Lender Overlays: When Requirements Are Higher Than Minimums
Sometimes, mortgage companies establish their own higher minimum credit score requirements to reduce their lending risk. These underwriting choices are called lender overlays.
For example, while an FHA-backed mortgage technically permits a 500 FICO to be approved, lenders may require 580 FICO or higher. Lenders may also raise their conventional mortgages minimum FICO up to 660.
Lender overlays vary by lender.
Adding a Co-borrower to Meet Credit Requirements
When your credit score is below lender standards, you can shop for another lender, or consider adding a co-borrower with stronger credit to your application. Co-borrowers appear on the loan focuments and share responsibility for the home's mortgage payment.
Lenders typically use the lower of the two credit scores when evaluating co-borrower applications, but the stronger borrower's income and assets can help offset credit concerns.
Co-borrowers don't need to live in the home or be related to the primary borrower.

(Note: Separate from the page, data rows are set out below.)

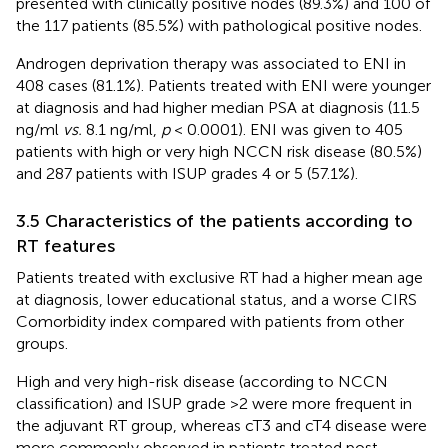
presented with clinically positive nodes (89.3%) and 100 of
the 117 patients (85.5%) with pathological positive nodes.
Androgen deprivation therapy was associated to ENI in
408 cases (81.1%). Patients treated with ENI were younger
at diagnosis and had higher median PSA at diagnosis (11.5
ng/ml
vs.
8.1 ng/ml,
p
< 0.0001). ENI was given to 405
patients with high or very high NCCN risk disease (80.5%)
and 287 patients with ISUP grades 4 or 5 (57.1%).
3.5 Characteristics of the patients according to
RT features
Patients treated with exclusive RT had a higher mean age
at diagnosis, lower educational status, and a worse CIRS
Comorbidity index compared with patients from other
groups.
High and very high-risk disease (according to NCCN
classification) and ISUP grade >2 were more frequent in
the adjuvant RT group, whereas cT3 and cT4 disease were
more commonly observed in patients treated post-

Parents, adult children, siblings, or even friends may co-sign mortgages to help home buyers qualify for better rates and terms.
Credit Score: A Real World Example
Imagine a first-time home buyer who gets pre-approved for a mortgage six months before planning to buy a home.
As part of the mortgage pre-approval, the buyer learns their credit score is 610, which is high enough to get approved for an FHA mortgage, but not high enough for the potentially lower mortgage rates that a conventional mortgage can offer. So, the buyer begins taking steps to make their credit score higher.
First, they keep their credit cards current and set digital reminders to pay every bill on time. Then, they use free cash to pay down smaller credit cards and shift around some balances. Lastly, they stop applying for new cards and then sign up for a credit building service.
Within 6 months, the home buyer's credit score climbs sharply, and the buyer qualifies for FHA, conventional, VA, and USDA mortgages, with new affordability options and lower monthly payments.
Common Questions About Credit Scores
Frequently asked questions about credit scores and how they affect mortgage approval.
How is a credit score calculated?
Credit scores are calculated using the information in your credit report, including your payment history to your creditors, overall credit utilization on your accounts, length of credit history in years, ages of your credit accounts, and the types of credit you use.
Can I get a mortgage with a low credit score?
Yes, home buyers get mortgages with low credit scores all the time. However, with a low credit score, interest rates might be slightly less favorable.
How can I improve my credit score quickly?
To improve your credit score quickly, check your credit report for errors, bring your delinquent bills current, and avoid opening new credit lines. Reputable credit-building services can help, too.
What factors will negatively impact my credit score?
Certain credit events will lower your credit score quickly, such as missing payments to creditors, spending near your credit limits, and applying for multiple new credit lines in a short period.
Is it possible for errors to appear on my credit report?
Yes, errors can appear on your credit report. These might include incorrect personal information, accounts that don't belong to you, or inaccurate account statuses. Regularly reviewing your credit report will help you identify and dispute any errors.